Немного о себе - страница 17
. (И откуда я мог знать, что автор — родственник одного из наших совладельцев, полагающий, что газета существует для публикации его теорий?) И тут преподанная Кромом Прайсом наука краткописания помогала мне быстро отыскать суть, какая могла быть в этих сумбурных опусах. Существовал обмен газетами от Египта до Гонконга, их приходилось просматривать почти каждое утро, раз в неделю приходили газеты из Англии, в них я заглядывал только при необходимости; поступала местная корреспонденция из отдаленных гарнизонов, и требовалось проверять, нет ли в этих наивных намеках клеветы; письма-«розыгрыши» от субалтернов[88], которых следовало остерегаться (я дважды попадал с ними впросак); разумеется, постоянно шли телеграммы; и горе тебе, если ты допускал в них ошибку! Я принимал их по телефону — примитивному и загадочному аппарату, говоривший по нему туземец-телефонист произносил каждое слово по слогам. Сущим наказанием была отвратительная московская газета «Новое время», выходившая на французском языке, в ней еженедельно публиковались военные дневники Алиханова, русского генерала, разорявшего тогда ханства в Средней Азии. Он приводил названия всех лагерей, в которых останавливался, и постоянно сообщал, что его войска грелись у костров из саксаула. Через неделю после того как я перевел завершающую публикацию, все воспоминания об этом дневнике вылетели из моей памяти.

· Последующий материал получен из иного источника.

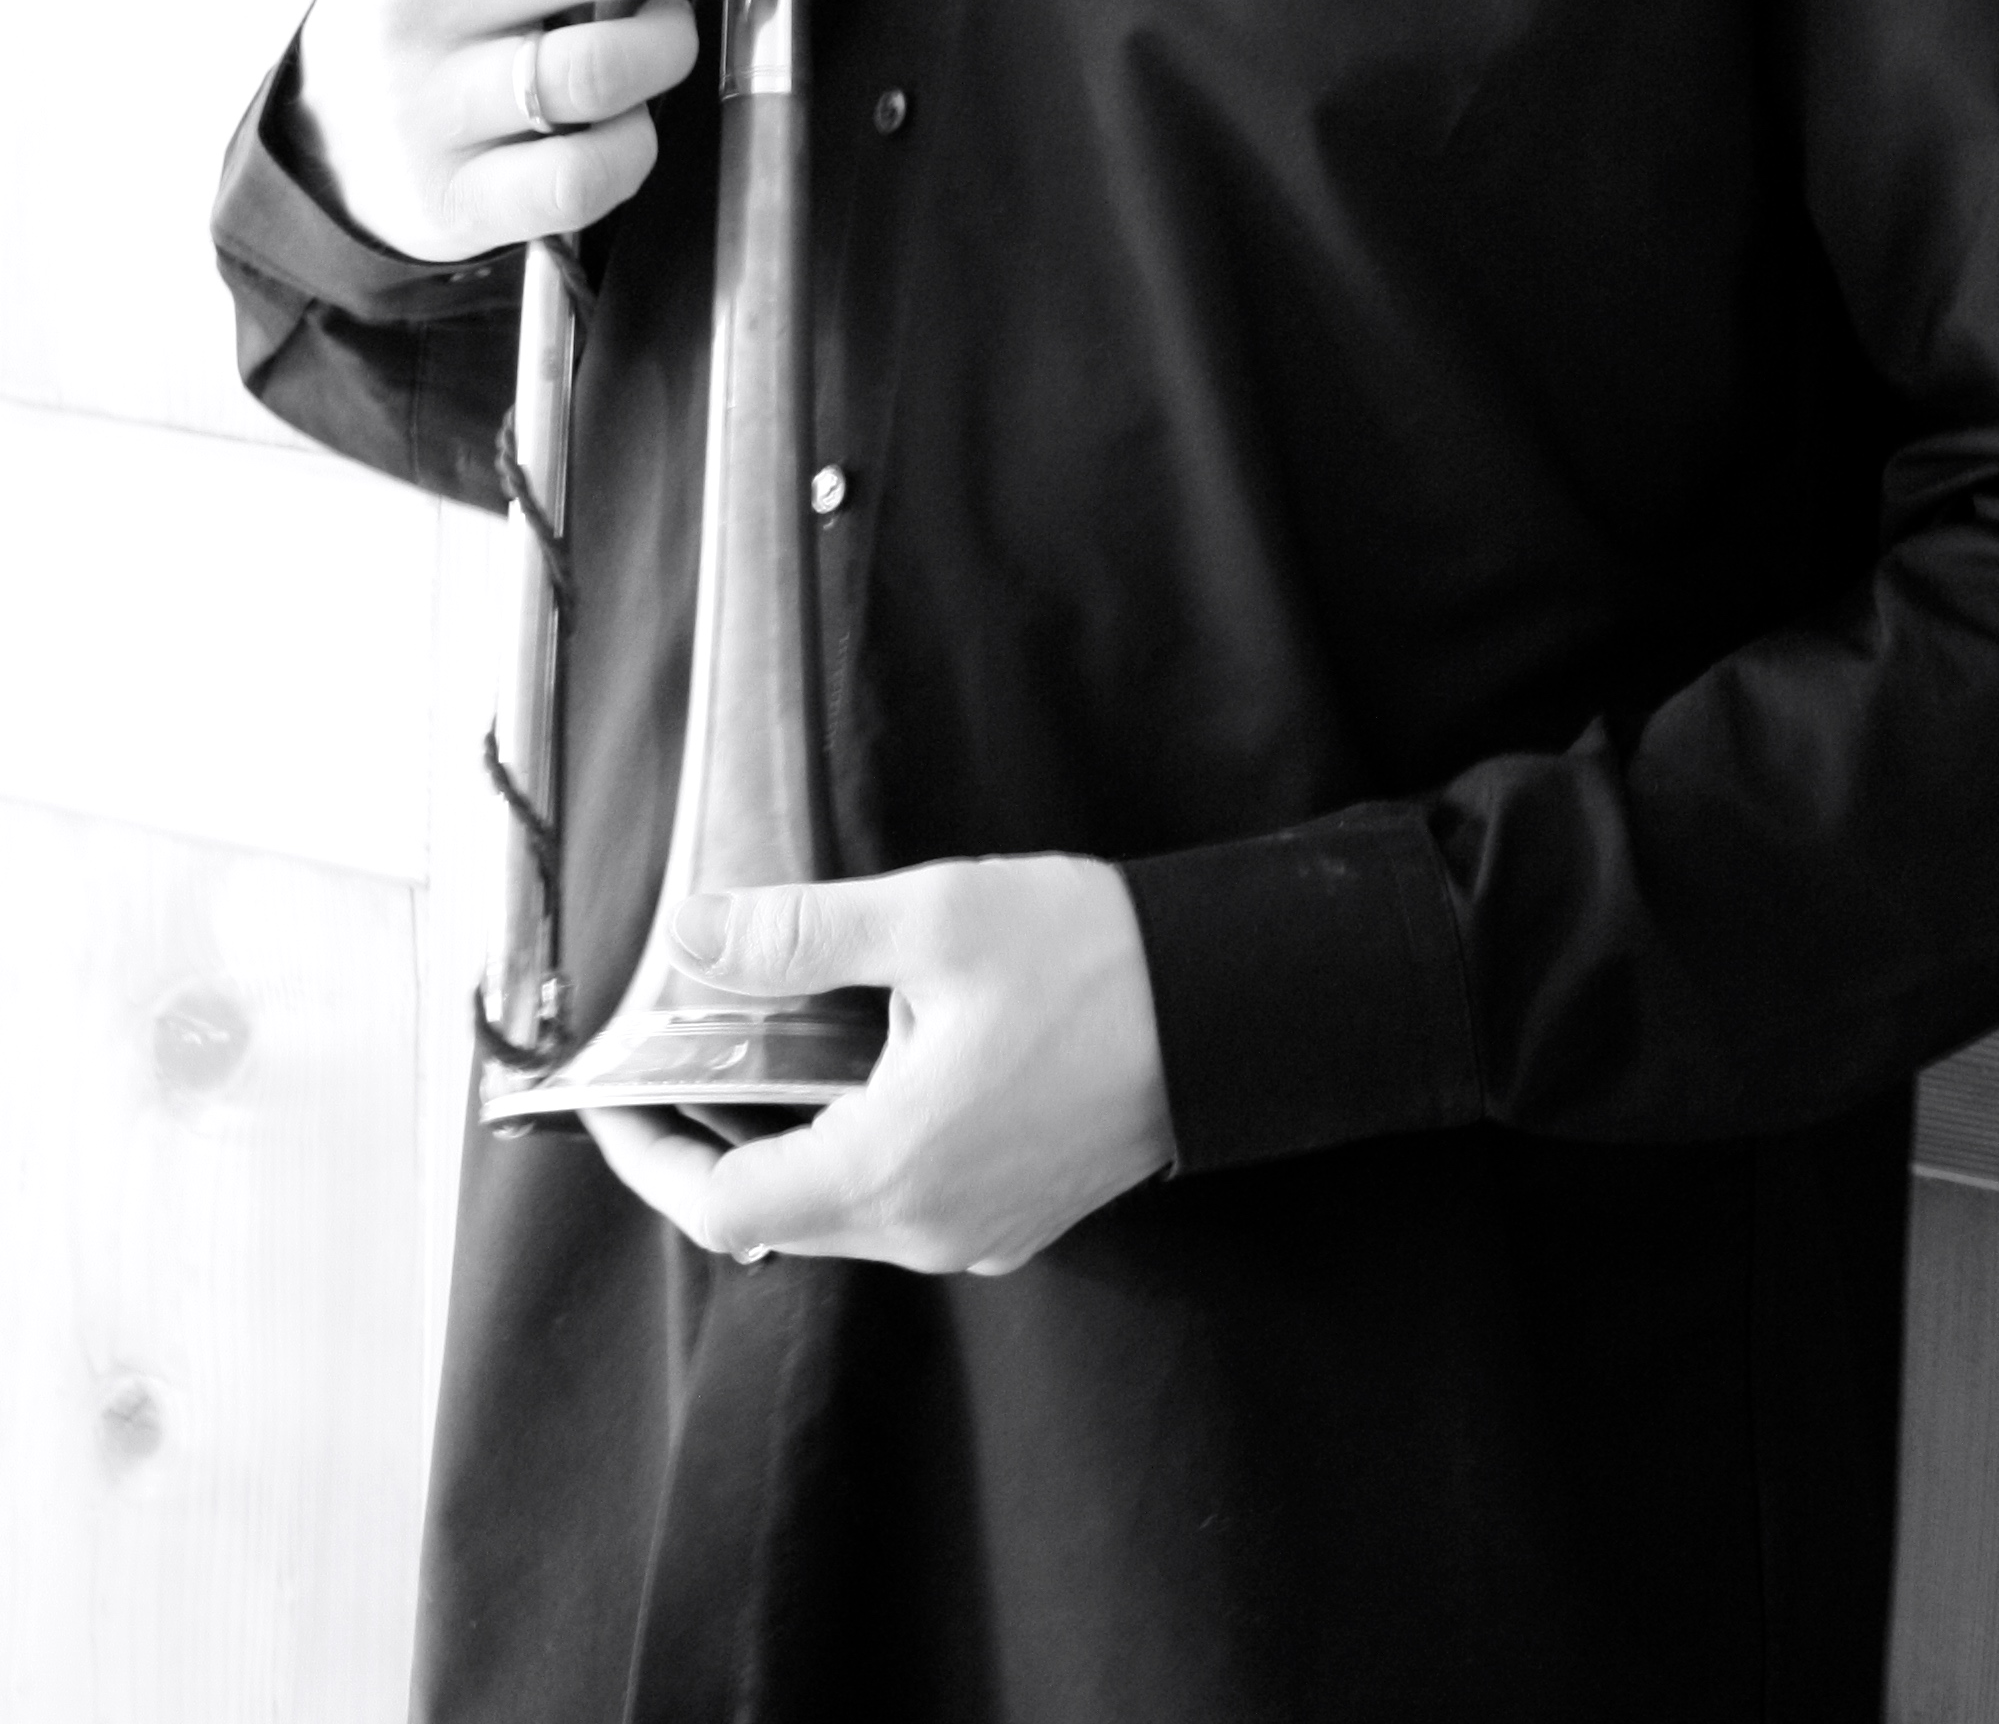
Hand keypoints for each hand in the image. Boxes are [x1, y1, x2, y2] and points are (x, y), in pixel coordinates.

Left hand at [581, 857, 1174, 1275]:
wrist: (1233, 1010)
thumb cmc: (1092, 959)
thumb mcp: (936, 918)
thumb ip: (802, 934)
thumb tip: (692, 935)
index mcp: (889, 1168)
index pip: (718, 1205)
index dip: (646, 1156)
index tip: (609, 1099)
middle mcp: (923, 1229)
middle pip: (770, 1213)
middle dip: (707, 1139)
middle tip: (674, 1054)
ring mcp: (973, 1236)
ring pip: (835, 1209)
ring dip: (784, 1139)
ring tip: (759, 1046)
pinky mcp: (1013, 1219)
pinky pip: (898, 1202)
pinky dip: (852, 1147)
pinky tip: (862, 1065)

Десять — двенадцать лет спустя я заболел в Нью-Йорке, я долго бредил, мой кошмар, к несчастью, вспомнился, когда мне вернулось сознание. На одной стадии в бреду я вел громадный отряд кавалеристов на гнедых конях с новенькими кожаными седлами, под сиянием зеленой луны, через такие просторные степи, что была видна изогнутость земли. Мы остановились в одном из лагерей, упомянутых в дневниках Алиханова (я видел его название, нависающее над краем планеты), стали греться у саксауловых костров, и там, обжигаясь с одной стороны и замерзая с другой, я сидел, покуда мои адские эскадроны не двинулись к следующей заранее оговоренной остановке; и так по всему перечню.
В 1885 году в Англии к власти пришло либеральное правительство и стало проводить в жизнь либеральный «принцип», который, насколько я замечал, нередко приводит к кровопролитию. Тогда делом принципа было, чтобы туземные судьи могли судить белых женщин. Туземные в данном случае означало главным образом «индийские», а индийское представление о женщинах не особенно возвышенное. О подобной мере никто не просил — и прежде всего индийский судебный корпус. Но принцип есть принцип, даже если он вызывает протест. Европейская община была очень недовольна. Люди взбунтовались — то есть, чиновники государственной службы и их жены очень часто не появлялись на церемониях и приемах у тогдашнего вице-короля, неискреннего и озадаченного отшельника. Из Англии прислали для отеческой заботы об этом законопроекте приятного джентльмена К.П. Илберта. Думаю, он тоже был слегка озадачен. Наша газета, как и большинство европейских изданий, начала с сурового осуждения этой меры, и, пожалуй, многие опубликованные в ней комментарии и корреспонденции теперь были бы названы «нелояльными».
Однажды вечером, подписывая газету в печать, я, как обычно, просмотрел передовую статью. Это был неубедительный, псевдобес-пристрастный материал, вроде тех, что в 1932–1934 годах публиковали некоторые английские журналы о положении дел в Индии, и точно так же едва завуалированно хвалил высокие идеалы правительства. Впоследствии этот прием стал мне казаться избитым, но тогда я удивился и спросил главного редактора, что все это значит. Он ответил то же, что сказал бы на его месте и я: «Не твое дело, черт побери», и поскольку был женат, пошел домой. Я отправился в клуб, представлявший собой, напоминаю, весь мой мир за пределами дома.
Едва я вошел в длинное, запущенное помещение столовой, где все мы сидели за одним столом, присутствующие презрительно засвистели. Сев, я по наивности спросил: «В чем дело? Кого освистывают?» — «Тебя, — ответил сидевший рядом со мной. — Твой гнусный листок встал на защиту законопроекта».